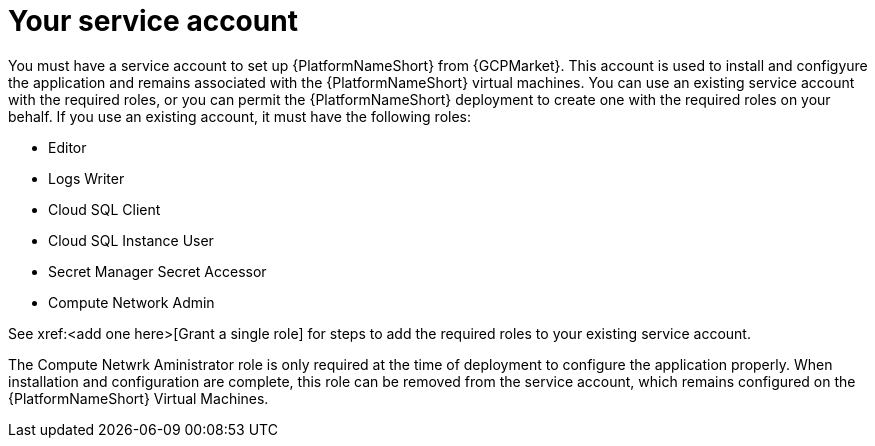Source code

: [id="con-aap-gcp-service-account"]

= Your service account

You must have a service account to set up {PlatformNameShort} from {GCPMarket}.  
This account is used to install and configyure the application and remains associated with the {PlatformNameShort} virtual machines. 
You can use an existing service account with the required roles, or you can permit the {PlatformNameShort} deployment to create one with the required roles on your behalf. 
If you use an existing account, it must have the following roles:

* Editor
* Logs Writer
* Cloud SQL Client
* Cloud SQL Instance User
* Secret Manager Secret Accessor
* Compute Network Admin

See xref:<add one here>[Grant a single role] for steps to add the required roles to your existing service account.

The Compute Netwrk Aministrator role is only required at the time of deployment to configure the application properly. 
When installation and configuration are complete, this role can be removed from the service account, which remains configured on the {PlatformNameShort} Virtual Machines. 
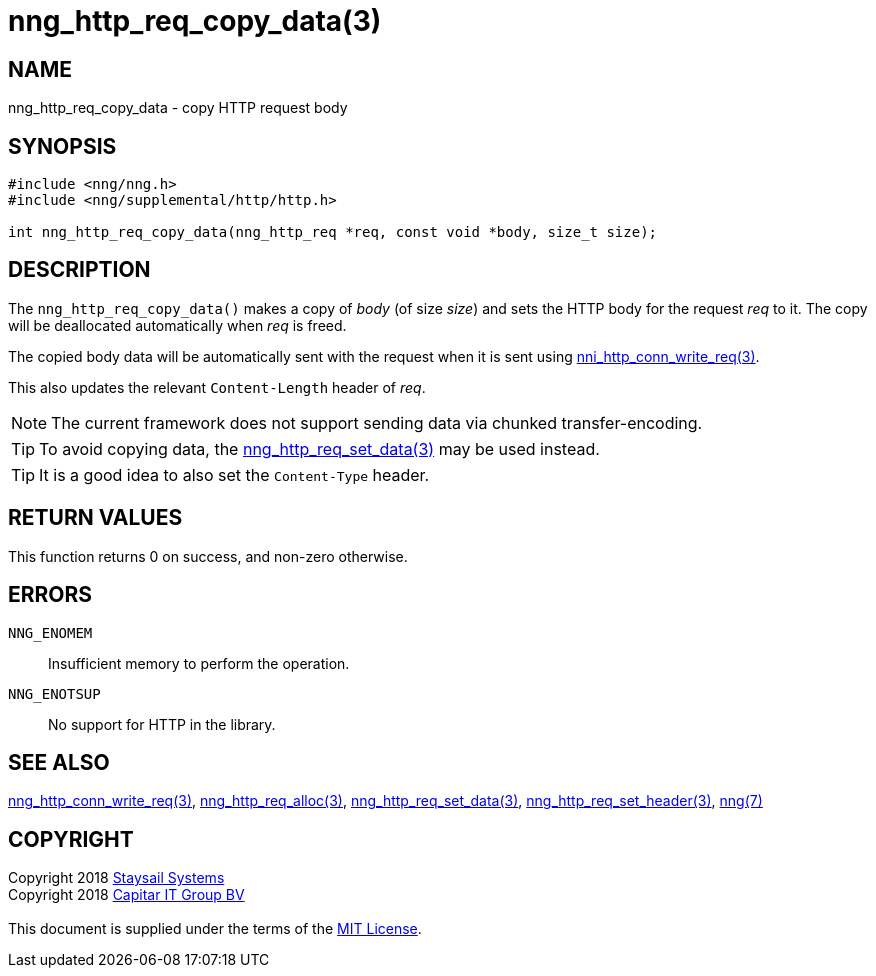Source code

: = nng_http_req_copy_data(3)
:copyright: Copyright 2018 mailto:info@staysail.tech[Staysail Systems, Inc.] + \
            Copyright 2018 mailto:info@capitar.com[Capitar IT Group BV] + \
            {blank} + \
            This document is supplied under the terms of the \
            https://opensource.org/licenses/MIT[MIT License].

== NAME

nng_http_req_copy_data - copy HTTP request body

== SYNOPSIS

[source, c]
-----------
#include <nng/nng.h>
#include <nng/supplemental/http/http.h>

int nng_http_req_copy_data(nng_http_req *req, const void *body, size_t size);
-----------

== DESCRIPTION

The `nng_http_req_copy_data()` makes a copy of _body_ (of size __size__)
and sets the HTTP body for the request _req_ to it.  The copy will be
deallocated automatically when _req_ is freed.

The copied body data will be automatically sent with the request when it
is sent using <<nng_http_conn_write_req#,nni_http_conn_write_req(3)>>.

This also updates the relevant `Content-Length` header of _req_.

NOTE: The current framework does not support sending data via chunked
transfer-encoding.

TIP: To avoid copying data, the
<<nng_http_req_set_data#,nng_http_req_set_data(3)>> may be used instead.

TIP: It is a good idea to also set the `Content-Type` header.

== RETURN VALUES

This function returns 0 on success, and non-zero otherwise.

== ERRORS

`NNG_ENOMEM`:: Insufficient memory to perform the operation.
`NNG_ENOTSUP`:: No support for HTTP in the library.

== SEE ALSO

<<nng_http_conn_write_req#,nng_http_conn_write_req(3)>>,
<<nng_http_req_alloc#,nng_http_req_alloc(3)>>,
<<nng_http_req_set_data#,nng_http_req_set_data(3)>>,
<<nng_http_req_set_header#,nng_http_req_set_header(3)>>,
<<nng#,nng(7)>>

== COPYRIGHT

{copyright}
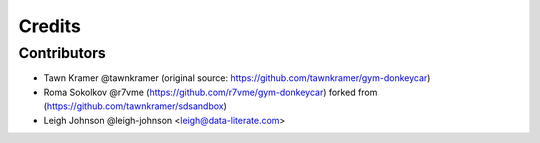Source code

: =======
Credits
=======


Contributors
------------

* Tawn Kramer @tawnkramer (original source: https://github.com/tawnkramer/gym-donkeycar)
* Roma Sokolkov @r7vme (https://github.com/r7vme/gym-donkeycar) forked from (https://github.com/tawnkramer/sdsandbox)
* Leigh Johnson @leigh-johnson <leigh@data-literate.com>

==*==

-- WHAT IS NEEDED --
The job is to copy each line from the material above that holds the word "must".

-- SOLUTION TO THIS EXERCISE --
You must have a service account to set up {PlatformNameShort} from {GCPMarket}.  
If you use an existing account, it must have the following roles:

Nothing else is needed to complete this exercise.